The irony got the better of Downing. “Then why the bloody hell did the Arat Kur attack us?”
Trevor shrugged. “We didn’t get into that. Not an officially sanctioned topic of conversation, I suspect. Speaking of official topics of conversations and war plans, when I was in the Oval Office, there were some veiled references to us counterattacking their fleet out at Jupiter. Any word on how that went?”
Downing nodded and activated the room’s main display. “We just got this thirty minutes ago.” He aimed his palmcomp at the screen, thumbed a virtual button, leaned back, and suppressed a sigh.
The screen flickered to life, showing the long keel of a naval shift carrier. The crook-armed midship hull cradles were almost empty; the carrier’s complement of cruisers, frigates, sloops and drones was deployed elsewhere in the inky blackness that filled the rest of the screen. They were probably not that far away—some less than a hundred kilometers, probably—but at that range, even the largest battle cruiser in Earth’s entire military inventory would not show up as anything other than an inconstant star, its brightness altering slightly as it changed its attitude or applied thrust.

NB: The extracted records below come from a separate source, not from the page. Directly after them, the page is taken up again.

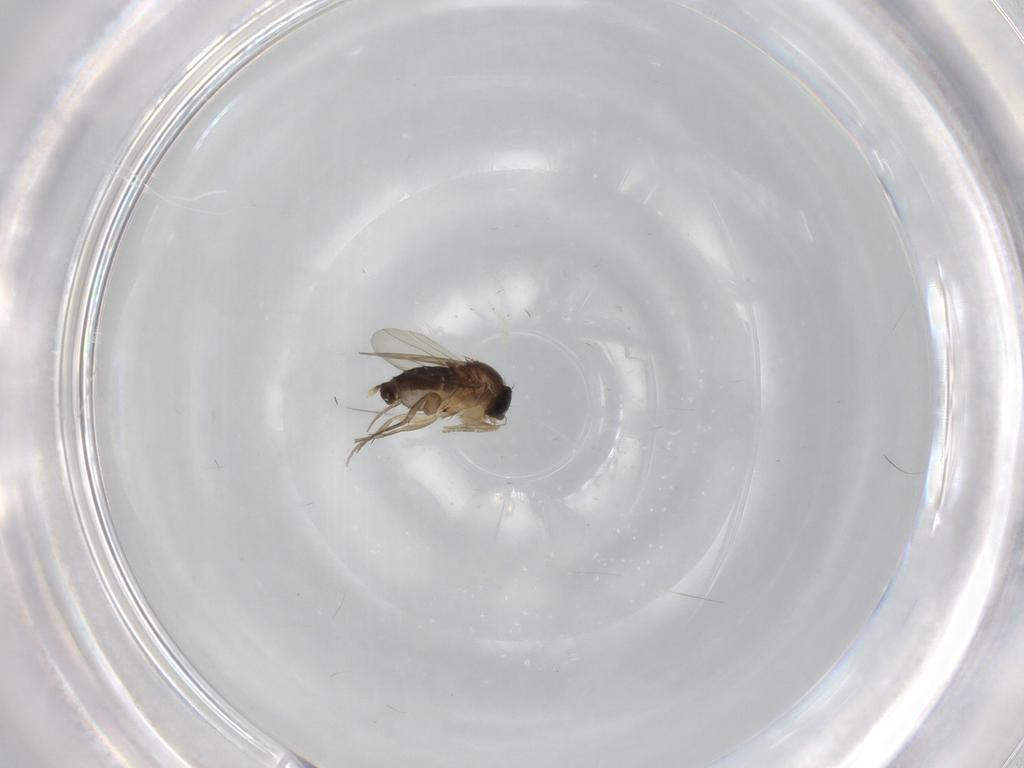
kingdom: Animalia
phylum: Arthropoda
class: Insecta
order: Diptera
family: Phoridae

Along the bottom of the screen, white, block-letter coding indicated that the perspective was from the ESS Egalité.
The curved white expanse of one of the few still-docked hulls rose higher into the frame as it cast off from the shift-carrier. Elena cleared her throat. “Perhaps everyone else knows what we’re looking at, but I’d be grateful for a little context, please.”

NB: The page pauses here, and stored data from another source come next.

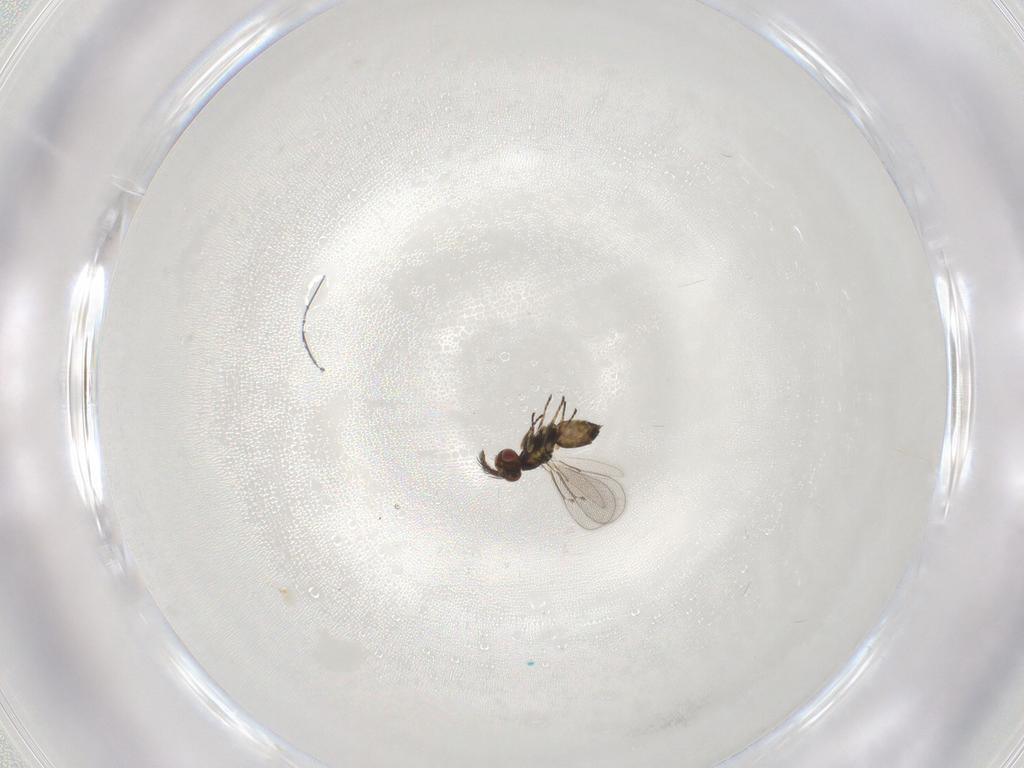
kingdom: Animalia
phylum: Arthropoda
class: Insecta
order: Hymenoptera
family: Eulophidae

“That’s a cruiser, El. Andrew Bolton class,” Trevor answered. A pair of tapered arrowhead shapes rose up from underneath the cruiser itself: two sleek remoras emerging from beneath the thick body of a bull shark. Trevor resumed his narrative. “Those two streamlined boats are the newest sloops in the Commonwealth inventory; the Gordon class. Sloop is now a slang term, though. Navy acronymization has relabeled them as ‘FOCALs’: Forward Operations Control and Attack Leaders.”
“That sounds very impressive. What does it mean?”
Richard unfolded his hands. “The sloops stay close to the drones—the fleet’s various unmanned attack and sensor platforms—and relay commands to them and coordinate their actions. Their crews get the closest to the enemy, which is why, comparatively speaking, they are built for speed.”